Texte présenté
• • • • •

C'est le cas de François Bart, anesthésiste-réanimateur qui vient de quitter l'hôpital Lariboisière, à Paris. A 40 ans, et après onze ans dans le public, il rejoint le privé alors qu'il n'est qu'"à la fin du premier tiers de sa carrière". Pourtant, quitter l'hôpital n'était pas dans ses projets. "On est venu me chercher. J'ai eu une proposition au mois de mai-juin, j'ai laissé passer les vacances et je me suis décidé à la rentrée", raconte-t-il à franceinfo.
Le choix de ce médecin considéré comme un élément moteur de son service est une surprise pour tout le monde. Mais il part "sans être fâché". Il évoque une "lassitude" due à "un carcan administratif rigide".
Il y a beaucoup trop d'instances dirigeantes qui ne dirigent pas, qui sont éloignées des problématiques du quotidien, qui ne savent pas ce que fait un infirmier, ce que fait un médecin.
François Bart, anesthésiste-réanimateurà franceinfo
Il s'est aussi laissé convaincre par une "organisation plus directe" dans le privé "pour faciliter les soins". "La pierre angulaire, c'est la rentabilité. Donc tout est fait pour que cela soit rentable."
Il souligne également que, dans le privé, le praticien peut "choisir sa typologie de malades", c'est-à-dire des cas "légers, moyens, graves ou très graves". Ce choix est impossible à l'hôpital où "on doit faire du léger en étant super rentable – alors qu'il n'y a pas la structure pour que cela le soit – et en même temps faire du très grave qui demande beaucoup de moyens".
Sur le rythme de vie, il rappelle qu'il n'aura plus l'obligation d'assurer cinq à six gardes de 24 heures chaque mois. Une cadence qu'il s'imaginait mal tenir à 50 ans. Et la question du salaire ? "Je ne pars pas pour l'argent, même si ce n'est pas négligeable", dit-il, en précisant que sa rémunération sera "probablement multipliée par deux". "Si mon salaire était resté le même, mais que je n'avais plus eu à faire de gardes, je serais aussi parti", insiste-t-il. Pour lui, sa nouvelle situation se résume ainsi : "Davantage de satisfaction au travail et moins de temps dans les locaux" avec "une hausse de la rémunération et une baisse de la pénibilité".

• • • • •

Données fournies
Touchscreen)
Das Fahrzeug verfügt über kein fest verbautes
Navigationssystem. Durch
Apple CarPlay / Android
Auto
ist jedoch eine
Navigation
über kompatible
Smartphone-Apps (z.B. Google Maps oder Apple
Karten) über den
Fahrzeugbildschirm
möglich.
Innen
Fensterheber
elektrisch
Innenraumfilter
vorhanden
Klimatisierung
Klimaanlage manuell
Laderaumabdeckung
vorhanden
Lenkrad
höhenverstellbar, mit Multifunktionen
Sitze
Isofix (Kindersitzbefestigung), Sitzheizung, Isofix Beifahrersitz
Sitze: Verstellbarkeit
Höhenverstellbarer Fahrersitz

• • • • •

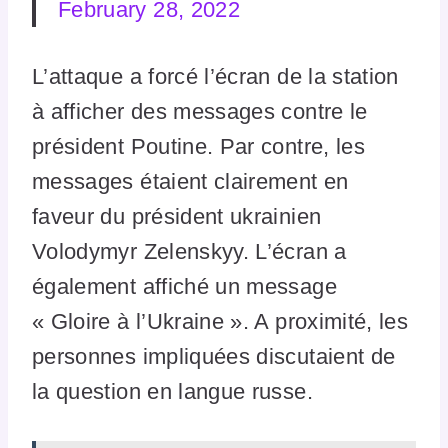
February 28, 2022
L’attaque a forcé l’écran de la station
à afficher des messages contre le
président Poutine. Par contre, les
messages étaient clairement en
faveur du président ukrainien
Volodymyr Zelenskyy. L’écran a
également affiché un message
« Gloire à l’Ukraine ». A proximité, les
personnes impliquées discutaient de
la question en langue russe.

• • • • •

Consigne
Prolongez le texte sur le départ de François Bart de l'hôpital public vers le privé, à partir de sa dernière phrase.

Réponse attendue
Rien à gagner pour les aides-soignants
Si basculer dans le privé s'accompagne de nombreux bénéfices pour les infirmiers et les médecins, la situation est nettement différente pour les aides-soignants. "Pour nous, il n'y a rien à gagner dans le privé comparé au public", tranche auprès de franceinfo Ed*, aide-soignant dans un établissement public de la région lyonnaise. "Il y a aussi des mauvaises conditions de travail dans le privé, comme dans les Ehpad. De plus, le salaire est très bas et non négociable puisque c'est l'ARS [agence régionale de santé] qui fixe les prix et non la structure", explique-t-il.
L'évolution de carrière pour les aides-soignants est nulle dans le privé, alors que dans le public, on peut passer des concours pour accéder à des emplois de catégorie A.
Ed, aide-soignant dans le publicà franceinfo
Ed assure à franceinfo ne pas vouloir quitter l'hôpital public malgré les contraintes : "Je suis mobilisable à 100%, 24 heures sur 24. Par exemple, si demain il y a un plan blanc [déclenché en cas de situation sanitaire exceptionnelle] et que l'hôpital m'appelle, je dois y aller. C'est normal, c'est le service public."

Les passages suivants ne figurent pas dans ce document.